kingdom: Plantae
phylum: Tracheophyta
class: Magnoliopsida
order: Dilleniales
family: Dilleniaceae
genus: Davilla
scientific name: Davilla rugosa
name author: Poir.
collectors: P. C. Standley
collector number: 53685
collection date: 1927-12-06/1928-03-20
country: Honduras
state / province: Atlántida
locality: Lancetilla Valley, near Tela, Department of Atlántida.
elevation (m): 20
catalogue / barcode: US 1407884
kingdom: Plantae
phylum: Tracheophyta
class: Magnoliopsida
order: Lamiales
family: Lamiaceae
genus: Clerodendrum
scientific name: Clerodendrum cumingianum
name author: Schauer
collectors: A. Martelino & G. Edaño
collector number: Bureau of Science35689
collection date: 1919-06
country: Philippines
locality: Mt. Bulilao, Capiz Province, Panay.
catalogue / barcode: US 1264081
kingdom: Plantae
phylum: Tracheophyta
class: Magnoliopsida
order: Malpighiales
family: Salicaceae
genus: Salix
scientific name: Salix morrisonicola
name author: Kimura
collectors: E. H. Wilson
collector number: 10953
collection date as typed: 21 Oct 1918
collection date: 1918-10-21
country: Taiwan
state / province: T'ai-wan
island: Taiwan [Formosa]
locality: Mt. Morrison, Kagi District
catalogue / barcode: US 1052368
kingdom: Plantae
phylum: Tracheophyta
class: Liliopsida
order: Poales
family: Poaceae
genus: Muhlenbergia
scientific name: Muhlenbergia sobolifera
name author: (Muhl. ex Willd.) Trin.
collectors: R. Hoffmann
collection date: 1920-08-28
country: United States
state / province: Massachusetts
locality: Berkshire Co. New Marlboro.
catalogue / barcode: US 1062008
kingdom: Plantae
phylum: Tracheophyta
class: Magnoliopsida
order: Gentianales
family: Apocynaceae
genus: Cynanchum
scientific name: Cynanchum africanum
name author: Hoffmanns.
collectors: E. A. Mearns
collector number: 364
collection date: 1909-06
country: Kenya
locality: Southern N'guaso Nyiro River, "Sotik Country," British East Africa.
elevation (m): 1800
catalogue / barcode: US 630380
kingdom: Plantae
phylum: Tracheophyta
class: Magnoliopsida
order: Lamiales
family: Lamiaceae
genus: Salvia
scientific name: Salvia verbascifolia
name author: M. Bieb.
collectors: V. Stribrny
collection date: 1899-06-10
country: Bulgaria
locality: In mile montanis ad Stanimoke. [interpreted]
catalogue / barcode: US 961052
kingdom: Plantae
━━━━━━━━━━━━━━━━
* Short exercise: Update all the entries above by changing "collectors" to "collected by" wherever it occurs. Write out every line again, with everything else left as it is.

* Expected output:
kingdom: Plantae
phylum: Tracheophyta
class: Magnoliopsida
order: Dilleniales
family: Dilleniaceae
genus: Davilla
scientific name: Davilla rugosa
name author: Poir.
collected by: P. C. Standley
collector number: 53685
collection date: 1927-12-06/1928-03-20
country: Honduras
state / province: Atlántida
locality: Lancetilla Valley, near Tela, Department of Atlántida.
elevation (m): 20
catalogue / barcode: US 1407884
kingdom: Plantae
phylum: Tracheophyta
class: Magnoliopsida
order: Lamiales
family: Lamiaceae
genus: Clerodendrum
scientific name: Clerodendrum cumingianum
name author: Schauer
collected by: A. Martelino & G. Edaño
collector number: Bureau of Science35689
collection date: 1919-06
country: Philippines
locality: Mt. Bulilao, Capiz Province, Panay.
catalogue / barcode: US 1264081
kingdom: Plantae
phylum: Tracheophyta
class: Magnoliopsida
order: Malpighiales
family: Salicaceae
genus: Salix
scientific name: Salix morrisonicola
name author: Kimura
collected by: E. H. Wilson
collector number: 10953
collection date as typed: 21 Oct 1918
collection date: 1918-10-21
country: Taiwan
state / province: T'ai-wan
island: Taiwan [Formosa]
locality: Mt. Morrison, Kagi District
catalogue / barcode: US 1052368
kingdom: Plantae
phylum: Tracheophyta
class: Liliopsida
order: Poales
family: Poaceae
genus: Muhlenbergia
scientific name: Muhlenbergia sobolifera
name author: (Muhl. ex Willd.) Trin.
collected by: R. Hoffmann
collection date: 1920-08-28
country: United States
state / province: Massachusetts
locality: Berkshire Co. New Marlboro.
catalogue / barcode: US 1062008
kingdom: Plantae
phylum: Tracheophyta
class: Magnoliopsida
order: Gentianales
family: Apocynaceae
genus: Cynanchum
scientific name: Cynanchum africanum
name author: Hoffmanns.
collected by: E. A. Mearns
collector number: 364
collection date: 1909-06
country: Kenya
locality: Southern N'guaso Nyiro River, "Sotik Country," British East Africa.
elevation (m): 1800
catalogue / barcode: US 630380
kingdom: Plantae
phylum: Tracheophyta
class: Magnoliopsida
order: Lamiales
family: Lamiaceae
genus: Salvia
scientific name: Salvia verbascifolia
name author: M. Bieb.
collected by: V. Stribrny
collection date: 1899-06-10
country: Bulgaria
locality: In mile montanis ad Stanimoke. [interpreted]
catalogue / barcode: US 961052
kingdom: Plantae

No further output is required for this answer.